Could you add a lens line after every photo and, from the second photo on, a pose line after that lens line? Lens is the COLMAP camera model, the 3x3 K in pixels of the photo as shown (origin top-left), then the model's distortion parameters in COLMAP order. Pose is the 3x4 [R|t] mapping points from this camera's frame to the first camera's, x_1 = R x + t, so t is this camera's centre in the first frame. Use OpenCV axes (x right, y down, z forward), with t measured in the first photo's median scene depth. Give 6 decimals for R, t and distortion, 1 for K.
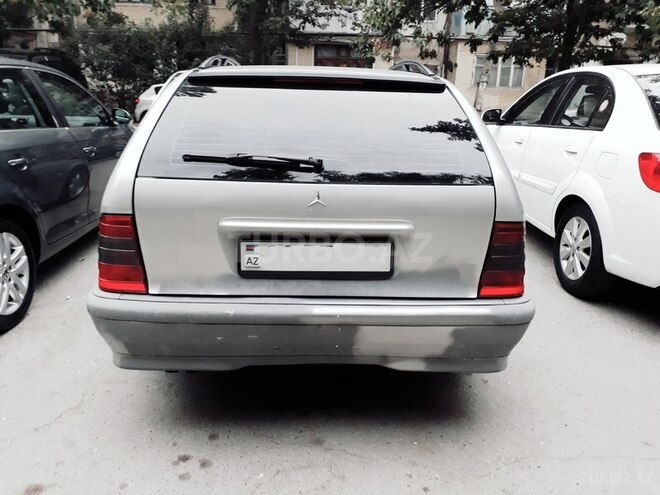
lens RADIAL K [[518.5, 0, 329.4], [0, 518.5, 249.1], [0, 0, 1]] dist [0.023821, 0.001421]
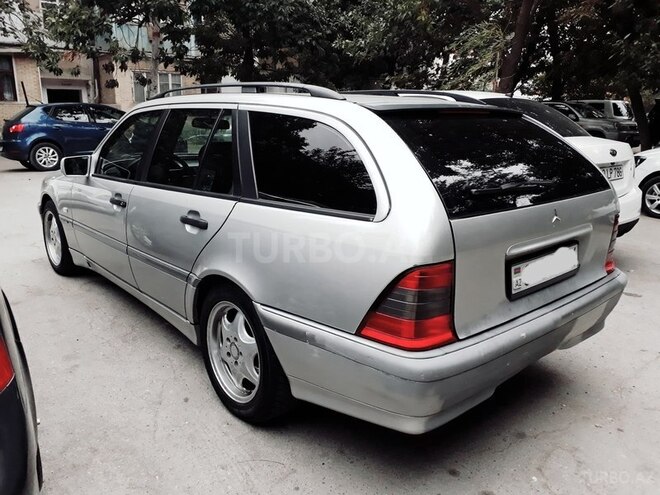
lens RADIAL K [[518.5, 0, 329.4], [0, 518.5, 245.9], [0, 0, 1]] dist [0.023821, 0.001421]
pose [[0.778637, -0.172015, 0.603436, -1.024741], [0.190978, 0.981032, 0.033226, -0.151935], [-0.597705, 0.089371, 0.796719, 0.351937]]
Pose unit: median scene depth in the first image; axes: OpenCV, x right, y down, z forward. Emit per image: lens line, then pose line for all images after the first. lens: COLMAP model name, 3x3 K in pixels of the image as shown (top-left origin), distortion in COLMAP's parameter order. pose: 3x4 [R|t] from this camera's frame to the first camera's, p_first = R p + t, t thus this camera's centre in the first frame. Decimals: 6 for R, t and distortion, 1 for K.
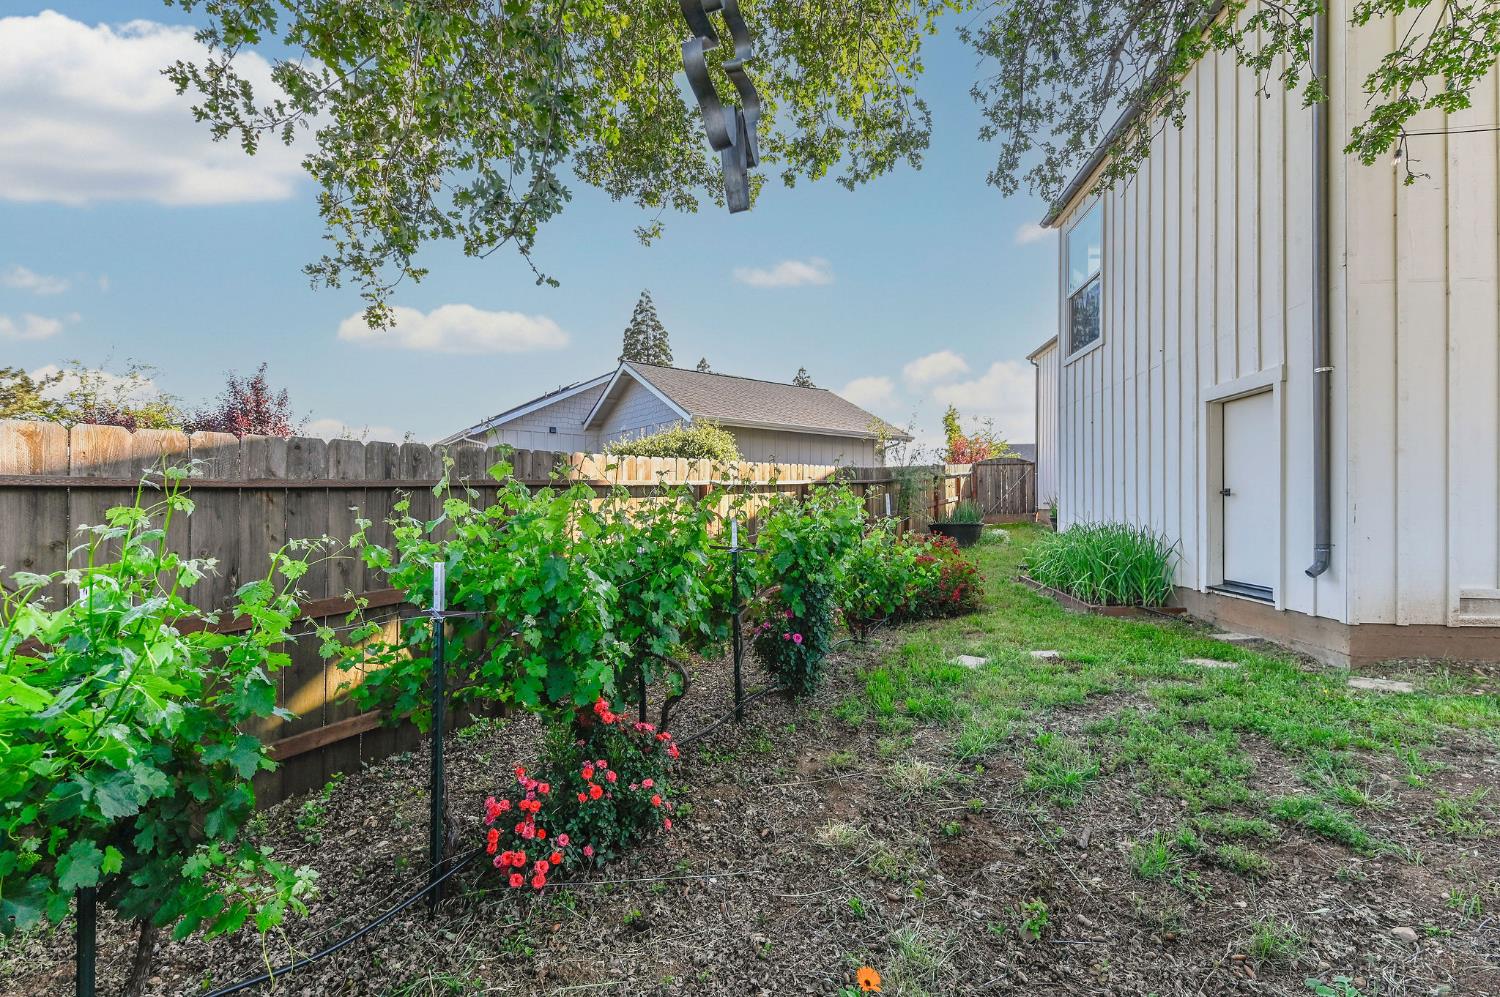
lens RADIAL K [[675.5, 0, 770.4], [0, 675.5, 496.4], [0, 0, 1]] dist [0.001354, -0.005271]
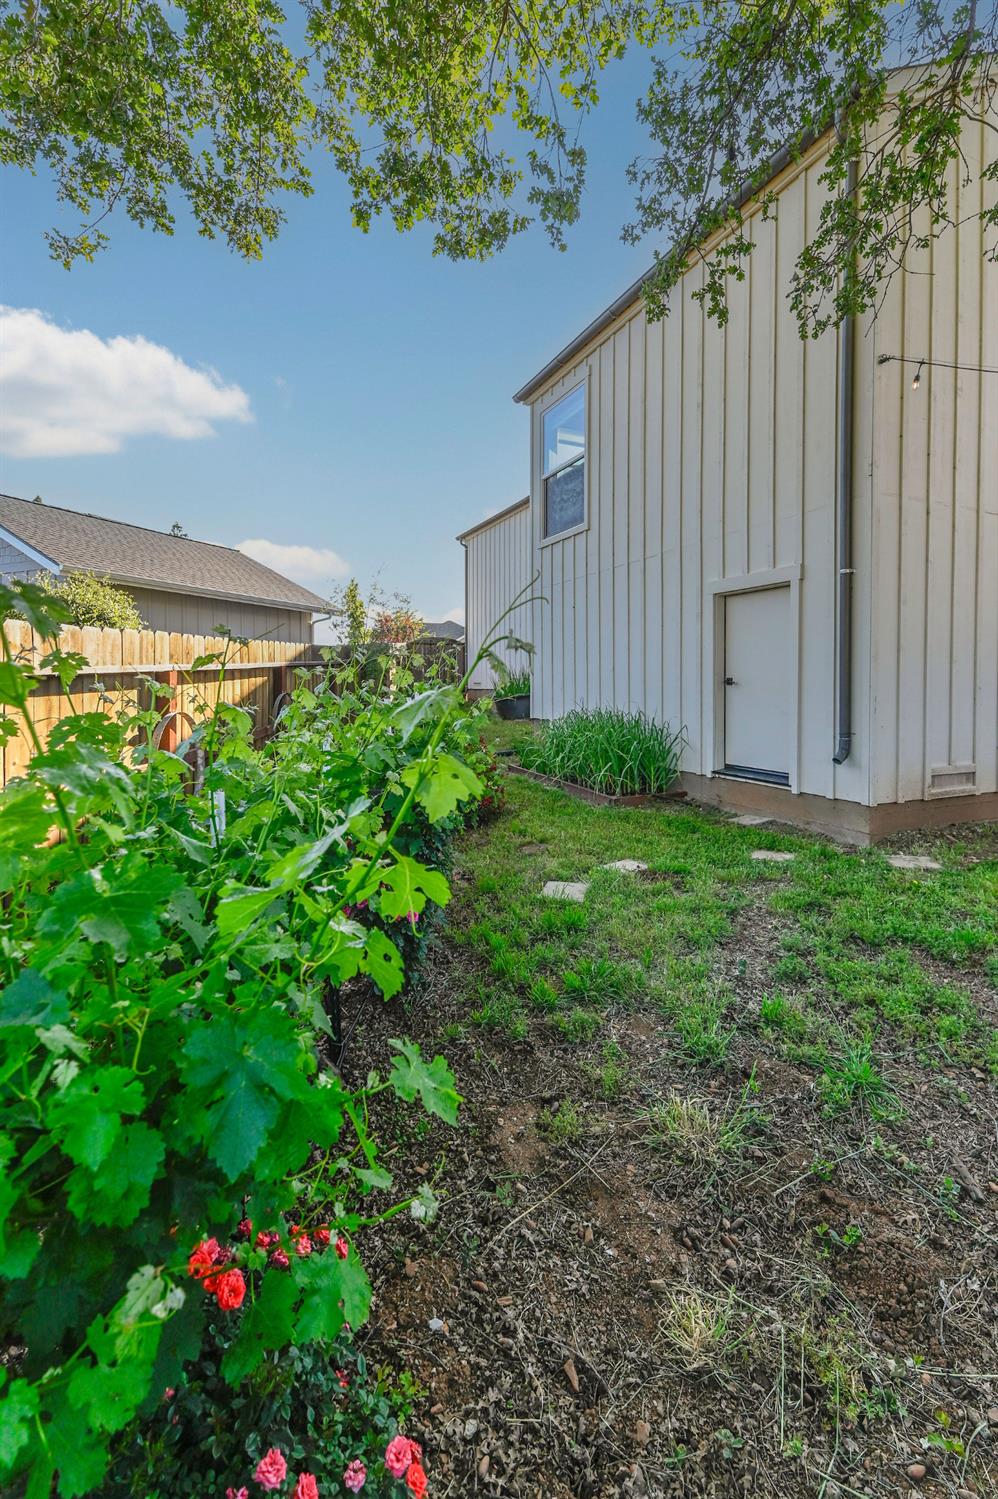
lens RADIAL K [[653.9, 0, 503.1], [0, 653.9, 689.3], [0, 0, 1]] dist [0.023067, -0.015542]
pose [[0.861211, -0.009565, 0.508158, -0.156796], [-0.005901, 0.999567, 0.028815, -0.022014], [-0.508214, -0.027814, 0.860782, 0.308036]]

· · · · ·

• PROBLEM TO SOLVE
Reproduce the data above, replacing "photo" with "image" wherever it occurs and leaving everything else unchanged. Omit the pictures from your answer.

• RESPONSE BOX
Could you add a lens line after every image and, from the second image on, a pose line after that lens line? Lens is the COLMAP camera model, the 3x3 K in pixels of the image as shown (origin top-left), then the model's distortion parameters in COLMAP order. Pose is the 3x4 [R|t] mapping points from this camera's frame to the first camera's, x_1 = R x + t, so t is this camera's centre in the first frame. Use OpenCV axes (x right, y down, z forward), with t measured in the first image's median scene depth. Give 6 decimals for R, t and distortion, 1 for K.
lens RADIAL K [[518.5, 0, 329.4], [0, 518.5, 249.1], [0, 0, 1]] dist [0.023821, 0.001421]
lens RADIAL K [[518.5, 0, 329.4], [0, 518.5, 245.9], [0, 0, 1]] dist [0.023821, 0.001421]
pose [[0.778637, -0.172015, 0.603436, -1.024741], [0.190978, 0.981032, 0.033226, -0.151935], [-0.597705, 0.089371, 0.796719, 0.351937]]
Pose unit: median scene depth in the first image; axes: OpenCV, x right, y down, z forward. Emit per image: lens line, then pose line for all images after the first. lens: COLMAP model name, 3x3 K in pixels of the image as shown (top-left origin), distortion in COLMAP's parameter order. pose: 3x4 [R|t] from this camera's frame to the first camera's, p_first = R p + t, t thus this camera's centre in the first frame. Decimals: 6 for R, t and distortion, 1 for K.
lens RADIAL K [[675.5, 0, 770.4], [0, 675.5, 496.4], [0, 0, 1]] dist [0.001354, -0.005271]
lens RADIAL K [[653.9, 0, 503.1], [0, 653.9, 689.3], [0, 0, 1]] dist [0.023067, -0.015542]
pose [[0.861211, -0.009565, 0.508158, -0.156796], [-0.005901, 0.999567, 0.028815, -0.022014], [-0.508214, -0.027814, 0.860782, 0.308036]]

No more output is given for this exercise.